Each record must be printed again exactly as it appears.

Collected data entries
· · · ·
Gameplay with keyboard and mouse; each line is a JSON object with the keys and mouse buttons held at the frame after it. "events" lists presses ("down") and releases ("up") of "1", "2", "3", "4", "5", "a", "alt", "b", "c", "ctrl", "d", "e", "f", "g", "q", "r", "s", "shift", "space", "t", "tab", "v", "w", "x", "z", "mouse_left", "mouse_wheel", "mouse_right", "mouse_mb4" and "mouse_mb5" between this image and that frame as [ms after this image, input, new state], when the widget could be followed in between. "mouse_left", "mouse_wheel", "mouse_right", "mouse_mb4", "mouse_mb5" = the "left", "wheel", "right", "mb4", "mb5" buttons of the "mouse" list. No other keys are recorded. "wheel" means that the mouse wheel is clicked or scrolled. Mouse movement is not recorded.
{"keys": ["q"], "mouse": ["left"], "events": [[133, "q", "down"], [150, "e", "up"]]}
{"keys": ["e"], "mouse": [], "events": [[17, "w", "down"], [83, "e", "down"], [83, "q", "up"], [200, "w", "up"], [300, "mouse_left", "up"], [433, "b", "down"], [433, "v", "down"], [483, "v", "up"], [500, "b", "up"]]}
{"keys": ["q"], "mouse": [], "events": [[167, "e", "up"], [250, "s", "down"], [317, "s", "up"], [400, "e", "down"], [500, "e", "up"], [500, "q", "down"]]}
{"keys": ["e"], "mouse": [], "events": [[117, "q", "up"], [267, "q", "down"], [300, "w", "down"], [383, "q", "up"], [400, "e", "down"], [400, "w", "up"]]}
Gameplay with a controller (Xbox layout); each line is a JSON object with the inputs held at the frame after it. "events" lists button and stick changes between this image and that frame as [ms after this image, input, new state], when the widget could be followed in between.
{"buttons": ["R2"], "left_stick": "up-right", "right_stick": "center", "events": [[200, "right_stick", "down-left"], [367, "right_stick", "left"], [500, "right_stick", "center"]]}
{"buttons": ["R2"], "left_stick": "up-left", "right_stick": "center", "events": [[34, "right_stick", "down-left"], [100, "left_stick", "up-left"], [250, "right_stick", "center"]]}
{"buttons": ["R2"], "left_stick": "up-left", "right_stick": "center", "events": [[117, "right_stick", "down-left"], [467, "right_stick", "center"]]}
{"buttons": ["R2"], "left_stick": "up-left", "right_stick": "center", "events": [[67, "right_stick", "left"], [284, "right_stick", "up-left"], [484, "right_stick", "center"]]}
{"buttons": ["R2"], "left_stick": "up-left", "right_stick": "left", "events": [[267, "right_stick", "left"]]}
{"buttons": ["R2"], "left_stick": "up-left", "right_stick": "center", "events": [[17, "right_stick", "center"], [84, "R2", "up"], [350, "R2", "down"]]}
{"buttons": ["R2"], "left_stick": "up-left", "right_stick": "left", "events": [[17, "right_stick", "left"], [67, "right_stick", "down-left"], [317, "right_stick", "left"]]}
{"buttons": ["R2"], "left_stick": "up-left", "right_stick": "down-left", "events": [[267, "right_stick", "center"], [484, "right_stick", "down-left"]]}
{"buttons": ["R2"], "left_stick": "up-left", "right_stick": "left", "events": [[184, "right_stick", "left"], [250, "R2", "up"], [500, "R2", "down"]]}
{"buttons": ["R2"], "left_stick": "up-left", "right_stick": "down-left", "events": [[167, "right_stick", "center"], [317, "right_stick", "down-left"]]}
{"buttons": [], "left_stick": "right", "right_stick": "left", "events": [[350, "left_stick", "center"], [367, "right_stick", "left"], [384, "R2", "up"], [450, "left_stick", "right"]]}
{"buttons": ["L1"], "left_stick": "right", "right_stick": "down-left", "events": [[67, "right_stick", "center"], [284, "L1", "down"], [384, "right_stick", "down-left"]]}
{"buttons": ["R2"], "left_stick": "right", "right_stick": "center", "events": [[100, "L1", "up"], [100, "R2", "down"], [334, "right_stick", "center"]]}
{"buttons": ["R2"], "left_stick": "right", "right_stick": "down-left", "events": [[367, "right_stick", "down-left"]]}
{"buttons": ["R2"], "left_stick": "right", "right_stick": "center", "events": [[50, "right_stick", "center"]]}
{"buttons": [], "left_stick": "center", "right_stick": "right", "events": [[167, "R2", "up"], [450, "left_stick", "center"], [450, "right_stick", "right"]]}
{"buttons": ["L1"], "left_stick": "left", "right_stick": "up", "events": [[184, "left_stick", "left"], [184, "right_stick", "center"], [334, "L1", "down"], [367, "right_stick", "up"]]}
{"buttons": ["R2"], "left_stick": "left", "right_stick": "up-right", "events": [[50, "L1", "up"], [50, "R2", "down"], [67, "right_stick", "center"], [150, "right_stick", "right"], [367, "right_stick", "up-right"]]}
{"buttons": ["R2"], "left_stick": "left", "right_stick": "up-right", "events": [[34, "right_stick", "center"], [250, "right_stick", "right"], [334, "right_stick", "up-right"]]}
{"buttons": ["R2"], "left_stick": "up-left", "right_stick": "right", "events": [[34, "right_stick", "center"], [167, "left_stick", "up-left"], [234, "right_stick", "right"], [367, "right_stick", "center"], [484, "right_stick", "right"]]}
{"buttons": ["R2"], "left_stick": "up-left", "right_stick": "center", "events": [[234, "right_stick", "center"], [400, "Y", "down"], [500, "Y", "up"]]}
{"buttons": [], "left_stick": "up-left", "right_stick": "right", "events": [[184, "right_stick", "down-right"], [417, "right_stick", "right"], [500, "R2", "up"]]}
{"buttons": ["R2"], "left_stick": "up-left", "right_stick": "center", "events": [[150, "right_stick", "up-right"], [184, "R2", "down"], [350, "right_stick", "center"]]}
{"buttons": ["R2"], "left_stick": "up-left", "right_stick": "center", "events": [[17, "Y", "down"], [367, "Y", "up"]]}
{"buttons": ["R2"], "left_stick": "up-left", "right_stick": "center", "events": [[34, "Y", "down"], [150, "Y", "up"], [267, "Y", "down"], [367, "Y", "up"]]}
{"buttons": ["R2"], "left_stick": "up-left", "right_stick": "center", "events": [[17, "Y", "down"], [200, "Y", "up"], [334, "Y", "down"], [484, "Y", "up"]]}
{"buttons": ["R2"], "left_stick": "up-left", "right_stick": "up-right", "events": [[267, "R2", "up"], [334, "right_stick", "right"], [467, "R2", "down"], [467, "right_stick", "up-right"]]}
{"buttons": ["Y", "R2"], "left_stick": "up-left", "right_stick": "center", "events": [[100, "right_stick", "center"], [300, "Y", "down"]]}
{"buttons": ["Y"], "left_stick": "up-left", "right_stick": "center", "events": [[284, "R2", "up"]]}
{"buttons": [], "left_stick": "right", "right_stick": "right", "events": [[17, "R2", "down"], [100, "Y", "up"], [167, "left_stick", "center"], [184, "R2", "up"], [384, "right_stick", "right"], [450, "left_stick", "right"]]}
· · · ·
> _EXERCISE SOLUTION_
Gameplay with keyboard and mouse; each line is a JSON object with the keys and mouse buttons held at the frame after it. "events" lists presses ("down") and releases ("up") of "1", "2", "3", "4", "5", "a", "alt", "b", "c", "ctrl", "d", "e", "f", "g", "q", "r", "s", "shift", "space", "t", "tab", "v", "w", "x", "z", "mouse_left", "mouse_wheel", "mouse_right", "mouse_mb4" and "mouse_mb5" between this image and that frame as [ms after this image, input, new state], when the widget could be followed in between. "mouse_left", "mouse_wheel", "mouse_right", "mouse_mb4", "mouse_mb5" = the "left", "wheel", "right", "mb4", "mb5" buttons of the "mouse" list. No other keys are recorded. "wheel" means that the mouse wheel is clicked or scrolled. Mouse movement is not recorded.
{"keys": ["q"], "mouse": ["left"], "events": [[133, "q", "down"], [150, "e", "up"]]}
{"keys": ["e"], "mouse": [], "events": [[17, "w", "down"], [83, "e", "down"], [83, "q", "up"], [200, "w", "up"], [300, "mouse_left", "up"], [433, "b", "down"], [433, "v", "down"], [483, "v", "up"], [500, "b", "up"]]}
{"keys": ["q"], "mouse": [], "events": [[167, "e", "up"], [250, "s", "down"], [317, "s", "up"], [400, "e", "down"], [500, "e", "up"], [500, "q", "down"]]}
{"keys": ["e"], "mouse": [], "events": [[117, "q", "up"], [267, "q", "down"], [300, "w", "down"], [383, "q", "up"], [400, "e", "down"], [400, "w", "up"]]}
Gameplay with a controller (Xbox layout); each line is a JSON object with the inputs held at the frame after it. "events" lists button and stick changes between this image and that frame as [ms after this image, input, new state], when the widget could be followed in between.
{"buttons": ["R2"], "left_stick": "up-right", "right_stick": "center", "events": [[200, "right_stick", "down-left"], [367, "right_stick", "left"], [500, "right_stick", "center"]]}
{"buttons": ["R2"], "left_stick": "up-left", "right_stick": "center", "events": [[34, "right_stick", "down-left"], [100, "left_stick", "up-left"], [250, "right_stick", "center"]]}
{"buttons": ["R2"], "left_stick": "up-left", "right_stick": "center", "events": [[117, "right_stick", "down-left"], [467, "right_stick", "center"]]}
{"buttons": ["R2"], "left_stick": "up-left", "right_stick": "center", "events": [[67, "right_stick", "left"], [284, "right_stick", "up-left"], [484, "right_stick", "center"]]}
{"buttons": ["R2"], "left_stick": "up-left", "right_stick": "left", "events": [[267, "right_stick", "left"]]}
{"buttons": ["R2"], "left_stick": "up-left", "right_stick": "center", "events": [[17, "right_stick", "center"], [84, "R2", "up"], [350, "R2", "down"]]}
{"buttons": ["R2"], "left_stick": "up-left", "right_stick": "left", "events": [[17, "right_stick", "left"], [67, "right_stick", "down-left"], [317, "right_stick", "left"]]}
{"buttons": ["R2"], "left_stick": "up-left", "right_stick": "down-left", "events": [[267, "right_stick", "center"], [484, "right_stick", "down-left"]]}
{"buttons": ["R2"], "left_stick": "up-left", "right_stick": "left", "events": [[184, "right_stick", "left"], [250, "R2", "up"], [500, "R2", "down"]]}
{"buttons": ["R2"], "left_stick": "up-left", "right_stick": "down-left", "events": [[167, "right_stick", "center"], [317, "right_stick", "down-left"]]}
{"buttons": [], "left_stick": "right", "right_stick": "left", "events": [[350, "left_stick", "center"], [367, "right_stick", "left"], [384, "R2", "up"], [450, "left_stick", "right"]]}
{"buttons": ["L1"], "left_stick": "right", "right_stick": "down-left", "events": [[67, "right_stick", "center"], [284, "L1", "down"], [384, "right_stick", "down-left"]]}
{"buttons": ["R2"], "left_stick": "right", "right_stick": "center", "events": [[100, "L1", "up"], [100, "R2", "down"], [334, "right_stick", "center"]]}
{"buttons": ["R2"], "left_stick": "right", "right_stick": "down-left", "events": [[367, "right_stick", "down-left"]]}
{"buttons": ["R2"], "left_stick": "right", "right_stick": "center", "events": [[50, "right_stick", "center"]]}
{"buttons": [], "left_stick": "center", "right_stick": "right", "events": [[167, "R2", "up"], [450, "left_stick", "center"], [450, "right_stick", "right"]]}
{"buttons": ["L1"], "left_stick": "left", "right_stick": "up", "events": [[184, "left_stick", "left"], [184, "right_stick", "center"], [334, "L1", "down"], [367, "right_stick", "up"]]}
{"buttons": ["R2"], "left_stick": "left", "right_stick": "up-right", "events": [[50, "L1", "up"], [50, "R2", "down"], [67, "right_stick", "center"], [150, "right_stick", "right"], [367, "right_stick", "up-right"]]}
{"buttons": ["R2"], "left_stick": "left", "right_stick": "up-right", "events": [[34, "right_stick", "center"], [250, "right_stick", "right"], [334, "right_stick", "up-right"]]}
{"buttons": ["R2"], "left_stick": "up-left", "right_stick": "right", "events": [[34, "right_stick", "center"], [167, "left_stick", "up-left"], [234, "right_stick", "right"], [367, "right_stick", "center"], [484, "right_stick", "right"]]}
{"buttons": ["R2"], "left_stick": "up-left", "right_stick": "center", "events": [[234, "right_stick", "center"], [400, "Y", "down"], [500, "Y", "up"]]}
{"buttons": [], "left_stick": "up-left", "right_stick": "right", "events": [[184, "right_stick", "down-right"], [417, "right_stick", "right"], [500, "R2", "up"]]}
{"buttons": ["R2"], "left_stick": "up-left", "right_stick": "center", "events": [[150, "right_stick", "up-right"], [184, "R2", "down"], [350, "right_stick", "center"]]}
{"buttons": ["R2"], "left_stick": "up-left", "right_stick": "center", "events": [[17, "Y", "down"], [367, "Y", "up"]]}
{"buttons": ["R2"], "left_stick": "up-left", "right_stick": "center", "events": [[34, "Y", "down"], [150, "Y", "up"], [267, "Y", "down"], [367, "Y", "up"]]}
{"buttons": ["R2"], "left_stick": "up-left", "right_stick": "center", "events": [[17, "Y", "down"], [200, "Y", "up"], [334, "Y", "down"], [484, "Y", "up"]]}
{"buttons": ["R2"], "left_stick": "up-left", "right_stick": "up-right", "events": [[267, "R2", "up"], [334, "right_stick", "right"], [467, "R2", "down"], [467, "right_stick", "up-right"]]}
{"buttons": ["Y", "R2"], "left_stick": "up-left", "right_stick": "center", "events": [[100, "right_stick", "center"], [300, "Y", "down"]]}
{"buttons": ["Y"], "left_stick": "up-left", "right_stick": "center", "events": [[284, "R2", "up"]]}
{"buttons": [], "left_stick": "right", "right_stick": "right", "events": [[17, "R2", "down"], [100, "Y", "up"], [167, "left_stick", "center"], [184, "R2", "up"], [384, "right_stick", "right"], [450, "left_stick", "right"]]}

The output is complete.